Hawksbill turtles have started to arrive Al Taweelah beach as the annual nesting season for the critically endangered species begins.

According to Emirates Global Aluminium, EGA, four turtle nests have been spotted on the company's Al Taweelah beach site by EGA’s sustainability team so far, with more turtles expected to come ashore throughout the season.

In addition, three sick migrating turtles that washed up on the beach adjacent to EGA’s Al Taweelah facility have been rescued. The turtles are currently being rehabilitated by the Dubai Turtle Rehabilitation Centre based at Burj Al Arab. Once healthy, the turtles will be released back into the wild.

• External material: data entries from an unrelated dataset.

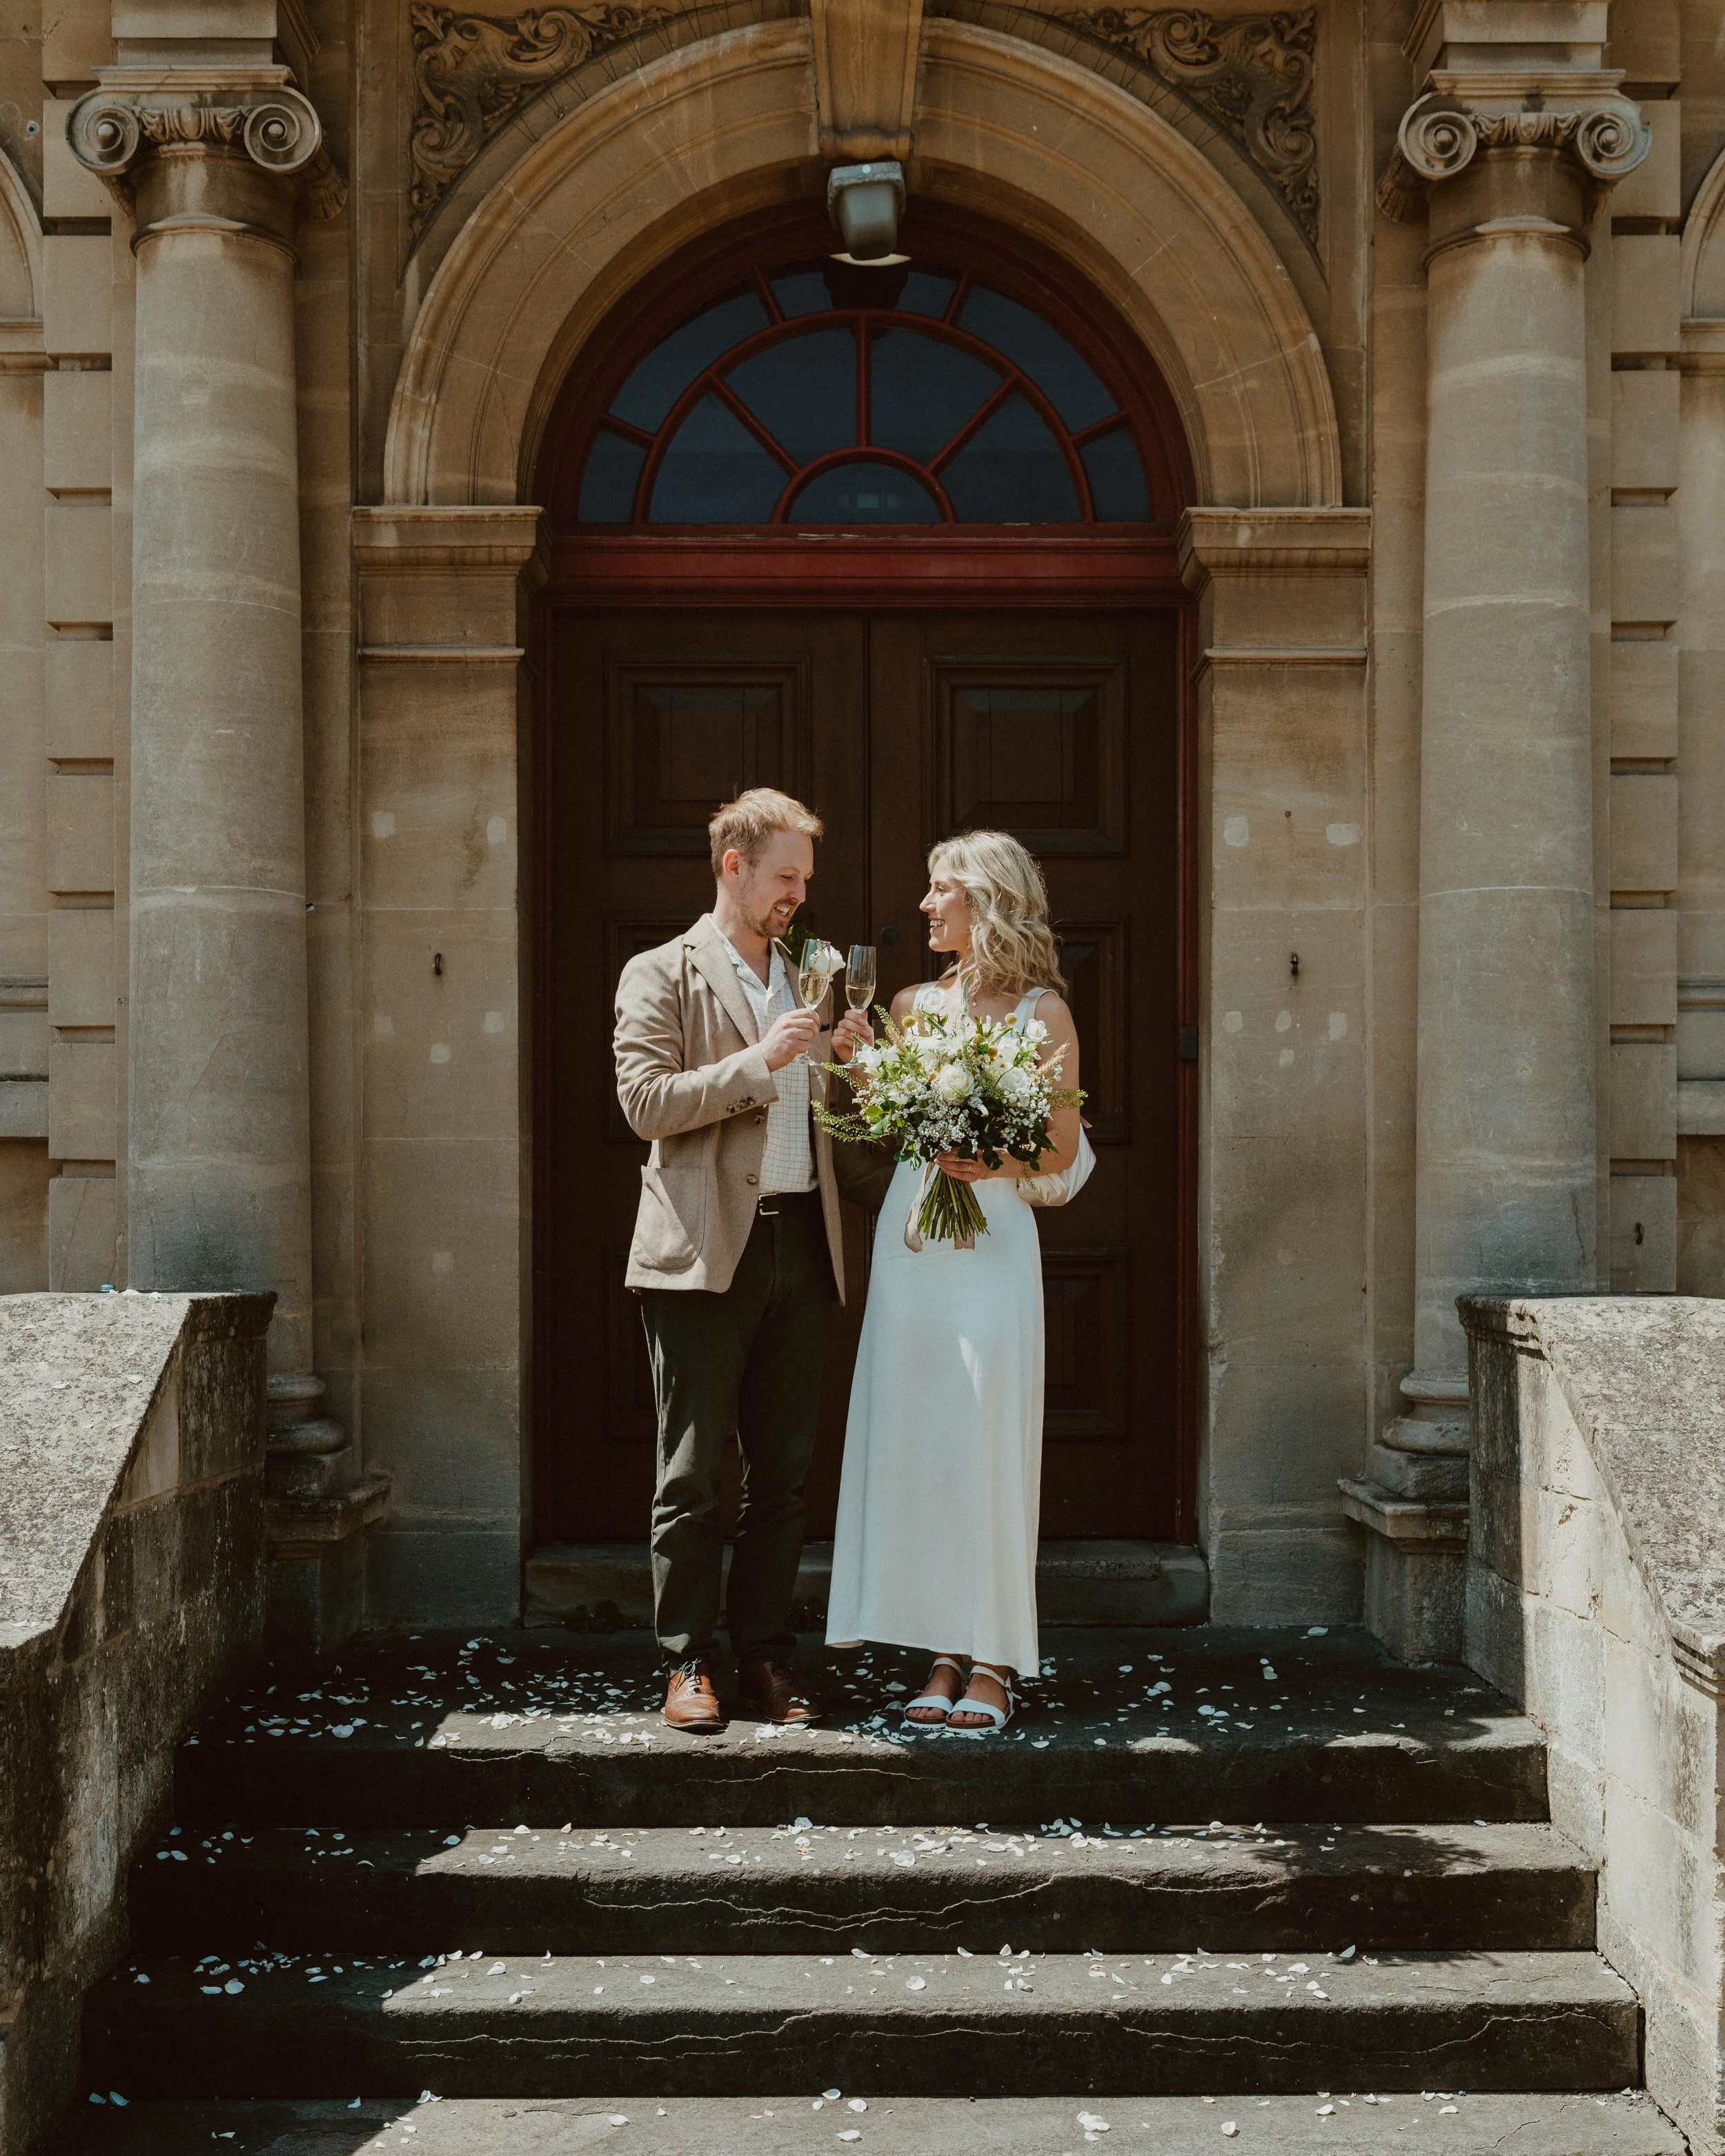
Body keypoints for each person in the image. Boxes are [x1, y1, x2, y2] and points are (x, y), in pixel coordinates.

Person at [613, 788, 871, 1734]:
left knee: (785, 1476)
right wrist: (760, 1060)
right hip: (703, 1250)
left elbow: (833, 1111)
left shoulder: (819, 974)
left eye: (805, 879)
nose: (799, 895)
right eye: (786, 876)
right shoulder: (661, 972)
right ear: (735, 867)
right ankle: (687, 1664)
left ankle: (767, 1659)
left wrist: (850, 1057)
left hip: (805, 1244)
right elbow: (644, 1103)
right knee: (690, 1475)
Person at [826, 831, 1083, 1732]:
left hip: (993, 1243)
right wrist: (863, 1066)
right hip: (916, 1248)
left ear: (987, 901)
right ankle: (941, 1651)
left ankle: (997, 1660)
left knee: (987, 1443)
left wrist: (985, 1154)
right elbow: (897, 1125)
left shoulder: (1042, 1014)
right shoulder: (912, 1002)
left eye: (942, 892)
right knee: (927, 1445)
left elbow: (1056, 1145)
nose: (926, 907)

Nearly a hundred Hawksbill turtles have laid eggs at the beach next to EGA’s Al Taweelah site since 2011 and almost 7,000 baby turtles have hatched during that time.

Hawksbill turtle eggs take approximately 60 days to hatch. Until all the eggs are hatched, EGA’s sustainability department monitors the turtle nests by making daily inspections including a daily beach clean-up to ensure the safety of the animals. In addition, EGA tracks nesting patterns and installs protection measures for the nests.

In preparation of the annual visitors, EGA organised a beach clean-up programme with EGA employee volunteers in January. More than 50 employees volunteered for the beach clean-up this year with almost 2.5 tonnes of washed-up waste collected. An estimated 10 tonnes of debris are collected annually through daily removals during the turtle nesting season and beach clean-ups at other times during the year.

Salman Abdulla, Executive Vice President of Health, Safety, Sustainability, Environment and Business Transformation at EGA said, "We have initiatives at all EGA sites to protect biodiversity and local natural habitats. Our programme to protect turtle nesting at Al Taweelah has been particularly successful, and we are pleased that these endangered animals continue to come to our beach every year."

The average lifespan of Hawksbill turtles ranges from 30 to 50 years and a female can lay 100 to150 eggs during each nesting season. Six turtle nests were seen at EGA’s Al Taweelah site with a total of 500 eggs hatched last year.

Hawksbill turtles have been listed as critically endangered under the International Union for Conservation of Nature’s Red List of Threatened species. Hawksbills are named for their narrow, pointed beak. They are also known for their distinctive pattern of overlapping scales on their shells, forming a "serrated-look" on the edges.